PFEFFER: Studies of the legal profession show, oftentimes, that the pro bono work is the work that people enjoy the most and therefore, I think, helps law firms retain lawyers.
BAXTER: Pfeffer says ideally, people's daily work would be fulfilling. But if that's not the case, volunteer programs can help make workers feel more engaged and keep them from quitting, which is really costly. That's a big deal at a time when many employees are really unhappy with their jobs. A recent Gallup report concluded that 70 percent of full-timers in the American workforce feel disengaged.

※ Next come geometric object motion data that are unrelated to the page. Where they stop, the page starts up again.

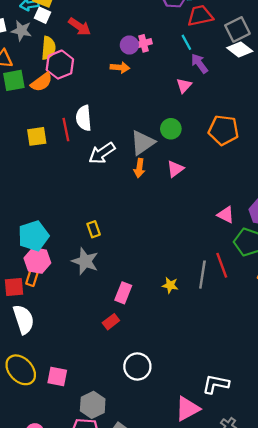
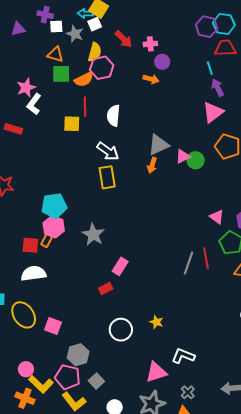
white square: (42, 15) -> (95, 24), turned 32
pink cross: (144, 43) -> (150, 44), moved
pink triangle: (184, 86) -> (213, 112), moved, size x1.6
green circle: (171, 129) -> (196, 160), moved
red line: (66, 130) -> (85, 107), moved
white arrow: (102, 153) -> (108, 151), moved, turned -120
pink triangle: (175, 169) -> (183, 156), moved
yellow rectangle: (94, 229) -> (107, 177), moved, size x1.6
yellow star: (170, 285) -> (156, 322), moved
white semicircle: (24, 319) -> (33, 274), turned -90

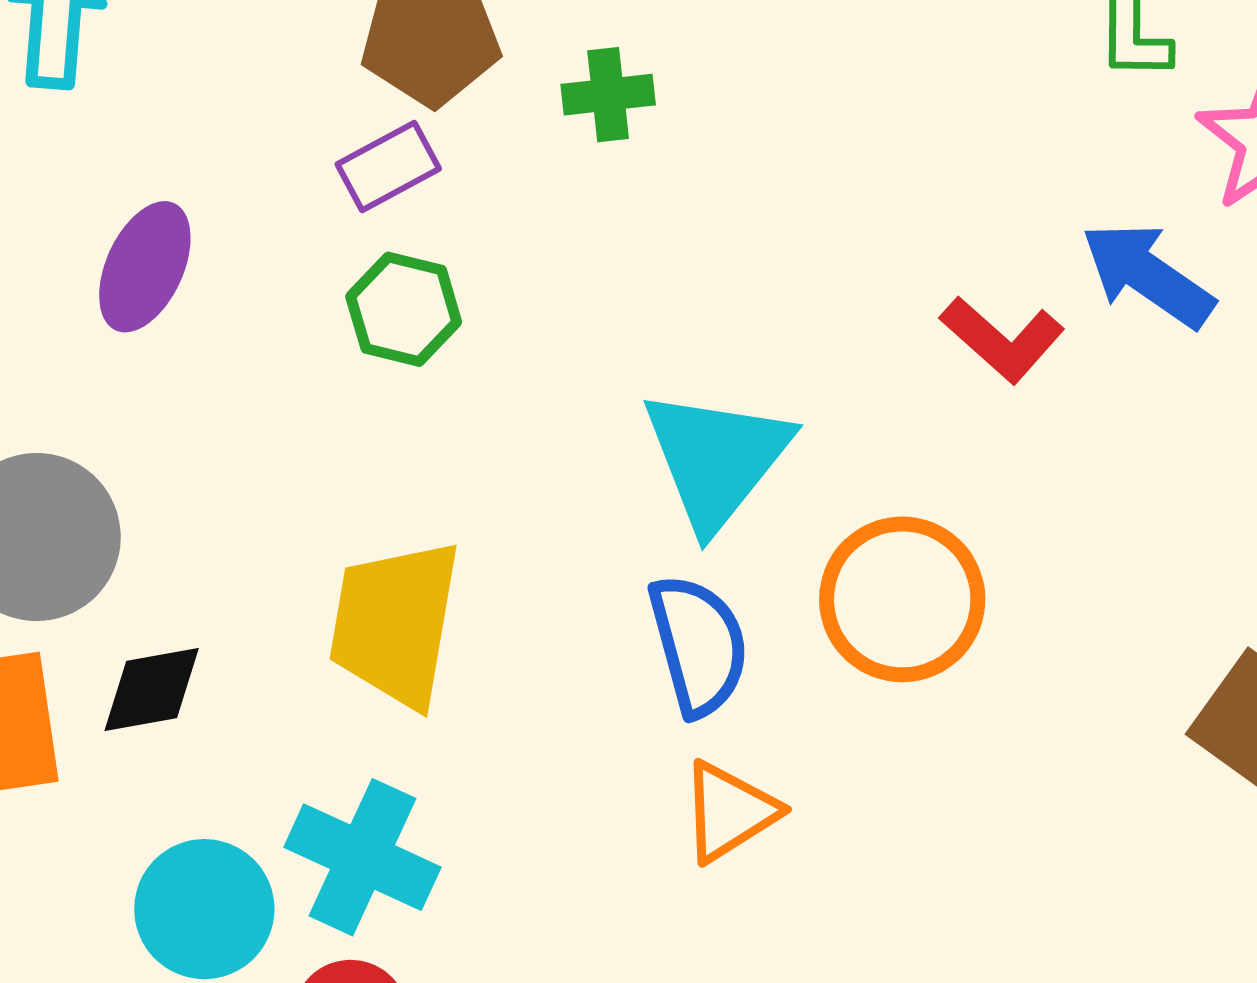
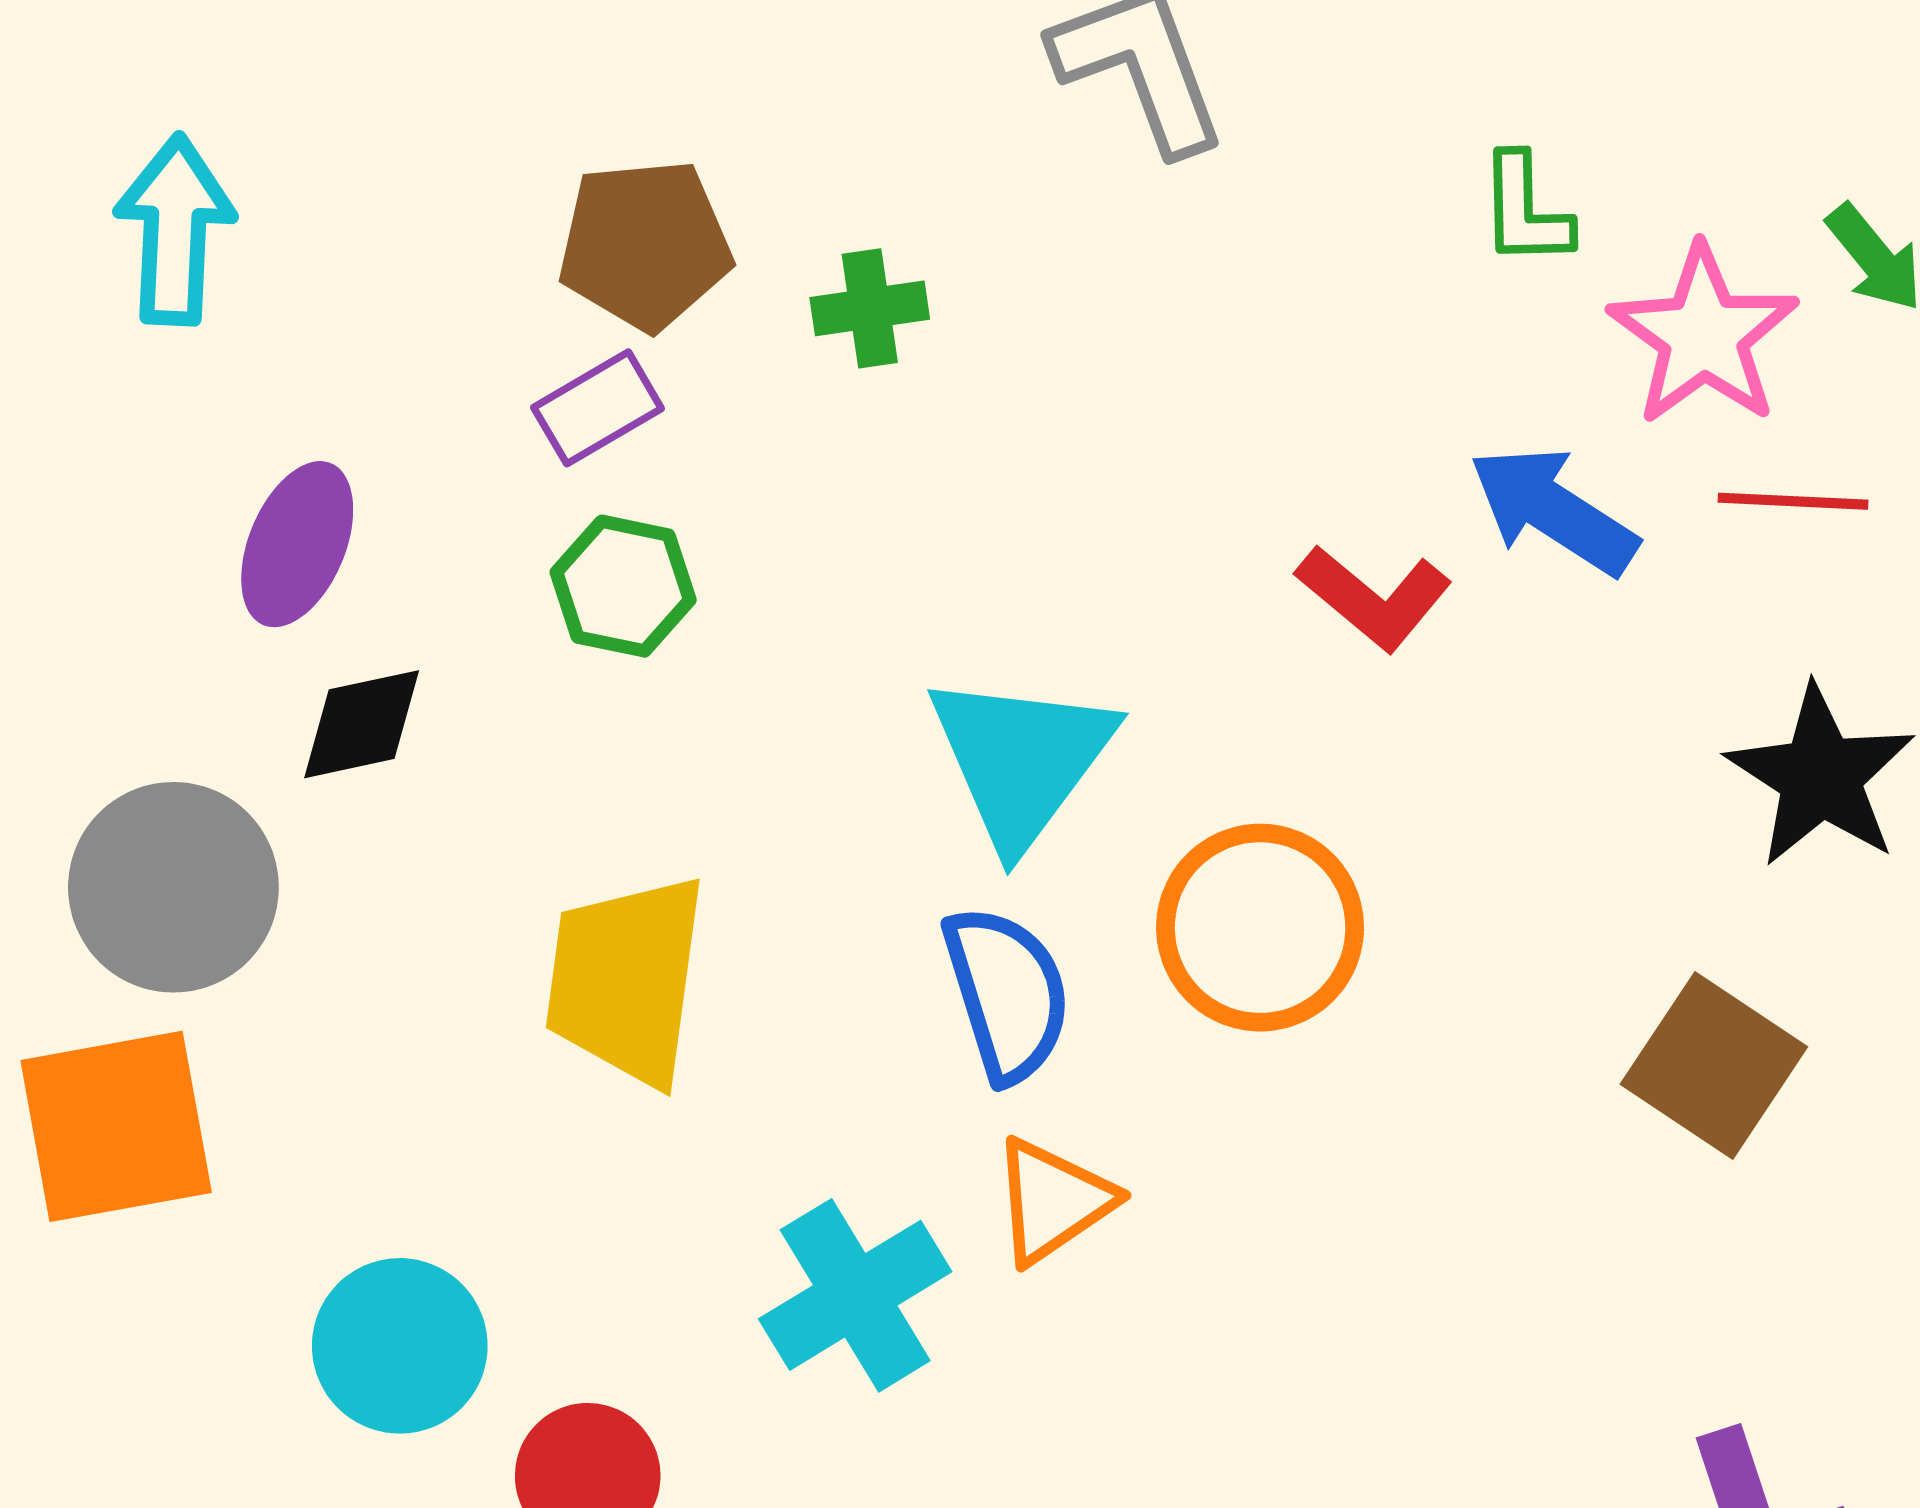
black diamond: (152, 689) -> (362, 724), moved
cyan cross: (362, 857) -> (855, 1295), moved, turned 36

Now, you might think the simplest way to placate those workers would just be to pay them more. But HR consultant Jason Averbook, of the firm Appirio, says fun often outweighs pay.
JASON AVERBOOK: If I like what I do - I'm excited about getting up in the morning; I like the people I work with - I'm going to stay, even if my merit increase is not what I would expect it to be.
BAXTER: U.S. Bank says employee satisfaction and enthusiasm have never been higher, though it's unclear how much of that can be attributed to the bank's paid volunteer program.
UNIDENTIFIED MAN #4: Hash browns?
UNIDENTIFIED WOMAN #3: Absolutely. Coming right up.
BAXTER: Back at the soup kitchen, Lisa Eriksson says the volunteer program does make her feel more connected to the bank.
ERIKSSON: I mean, it's really a nice thing just to know that the employer you work for is so invested into the community. It feels very good.
BAXTER: And for the bank, it costs a lot less to let Eriksson help out the homeless for a day or two per year, than it would to replace her if she quit.
For NPR News, I'm Annie Baxter in St. Paul.